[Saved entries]
((

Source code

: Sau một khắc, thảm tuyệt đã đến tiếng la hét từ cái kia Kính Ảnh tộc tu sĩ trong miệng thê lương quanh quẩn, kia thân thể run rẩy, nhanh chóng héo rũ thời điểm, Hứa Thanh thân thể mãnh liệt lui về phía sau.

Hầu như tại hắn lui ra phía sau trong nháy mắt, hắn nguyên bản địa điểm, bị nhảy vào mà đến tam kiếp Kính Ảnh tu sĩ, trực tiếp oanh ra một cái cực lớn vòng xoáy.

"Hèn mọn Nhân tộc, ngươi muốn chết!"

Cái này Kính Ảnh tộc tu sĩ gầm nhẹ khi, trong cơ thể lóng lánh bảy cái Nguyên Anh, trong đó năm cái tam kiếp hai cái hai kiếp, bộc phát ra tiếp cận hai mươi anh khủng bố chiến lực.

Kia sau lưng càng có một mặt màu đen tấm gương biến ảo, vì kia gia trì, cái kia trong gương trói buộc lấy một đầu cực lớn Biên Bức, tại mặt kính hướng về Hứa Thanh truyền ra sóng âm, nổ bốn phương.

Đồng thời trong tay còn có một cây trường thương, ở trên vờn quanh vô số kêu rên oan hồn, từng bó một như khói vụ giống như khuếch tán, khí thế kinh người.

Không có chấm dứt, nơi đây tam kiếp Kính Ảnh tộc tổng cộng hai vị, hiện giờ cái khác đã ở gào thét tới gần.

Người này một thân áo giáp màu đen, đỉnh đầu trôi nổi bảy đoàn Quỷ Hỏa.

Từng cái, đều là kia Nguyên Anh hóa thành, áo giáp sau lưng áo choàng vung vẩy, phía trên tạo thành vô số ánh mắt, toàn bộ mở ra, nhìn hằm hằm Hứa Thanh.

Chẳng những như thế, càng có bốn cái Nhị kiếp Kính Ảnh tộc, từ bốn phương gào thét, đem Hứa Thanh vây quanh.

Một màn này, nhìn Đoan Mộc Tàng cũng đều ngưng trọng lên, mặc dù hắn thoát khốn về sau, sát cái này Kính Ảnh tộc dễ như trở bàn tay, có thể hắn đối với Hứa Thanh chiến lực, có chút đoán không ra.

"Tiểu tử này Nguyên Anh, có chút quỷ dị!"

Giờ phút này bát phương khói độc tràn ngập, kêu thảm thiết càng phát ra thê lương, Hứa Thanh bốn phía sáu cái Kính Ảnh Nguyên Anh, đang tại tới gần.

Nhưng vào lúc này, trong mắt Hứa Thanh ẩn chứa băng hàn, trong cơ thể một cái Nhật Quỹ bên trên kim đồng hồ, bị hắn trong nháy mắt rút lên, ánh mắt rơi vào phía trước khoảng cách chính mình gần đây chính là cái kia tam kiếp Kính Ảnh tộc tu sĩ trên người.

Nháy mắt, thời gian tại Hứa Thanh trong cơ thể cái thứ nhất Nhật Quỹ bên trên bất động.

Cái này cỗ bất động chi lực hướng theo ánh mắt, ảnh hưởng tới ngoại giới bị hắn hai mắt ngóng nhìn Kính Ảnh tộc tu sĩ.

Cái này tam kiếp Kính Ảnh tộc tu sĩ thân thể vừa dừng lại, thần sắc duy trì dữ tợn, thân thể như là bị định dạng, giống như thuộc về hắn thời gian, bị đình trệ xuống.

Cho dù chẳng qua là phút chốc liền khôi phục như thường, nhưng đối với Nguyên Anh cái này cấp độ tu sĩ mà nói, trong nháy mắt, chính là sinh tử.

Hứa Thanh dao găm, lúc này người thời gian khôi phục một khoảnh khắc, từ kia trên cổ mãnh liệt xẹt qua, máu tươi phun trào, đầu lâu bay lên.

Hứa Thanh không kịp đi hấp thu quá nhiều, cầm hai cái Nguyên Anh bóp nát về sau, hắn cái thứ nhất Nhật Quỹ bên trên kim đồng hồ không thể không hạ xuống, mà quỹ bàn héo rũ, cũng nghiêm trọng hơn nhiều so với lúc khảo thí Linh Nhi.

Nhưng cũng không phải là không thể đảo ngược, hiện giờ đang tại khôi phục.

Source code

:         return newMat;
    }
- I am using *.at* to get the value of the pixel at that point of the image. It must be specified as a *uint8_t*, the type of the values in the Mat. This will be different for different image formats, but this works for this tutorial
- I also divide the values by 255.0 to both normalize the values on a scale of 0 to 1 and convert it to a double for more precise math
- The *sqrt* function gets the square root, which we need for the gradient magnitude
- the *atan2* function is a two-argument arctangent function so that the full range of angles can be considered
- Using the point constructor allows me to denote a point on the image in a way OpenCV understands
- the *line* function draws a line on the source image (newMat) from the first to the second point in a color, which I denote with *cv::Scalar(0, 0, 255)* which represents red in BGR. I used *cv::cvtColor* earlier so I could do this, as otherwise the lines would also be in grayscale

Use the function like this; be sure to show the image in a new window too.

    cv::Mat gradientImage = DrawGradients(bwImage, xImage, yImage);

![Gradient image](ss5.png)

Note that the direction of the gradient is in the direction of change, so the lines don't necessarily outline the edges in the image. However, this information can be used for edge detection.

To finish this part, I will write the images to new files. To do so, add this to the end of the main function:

))

ABOUT THIS EXERCISE:
Pick each line holding the word "that" out of the data and copy it.

TASK ANSWER:
- I am using *.at* to get the value of the pixel at that point of the image. It must be specified as a *uint8_t*, the type of the values in the Mat. This will be different for different image formats, but this works for this tutorial
- the *atan2* function is a two-argument arctangent function so that the full range of angles can be considered
Note that the direction of the gradient is in the direction of change, so the lines don't necessarily outline the edges in the image. However, this information can be used for edge detection.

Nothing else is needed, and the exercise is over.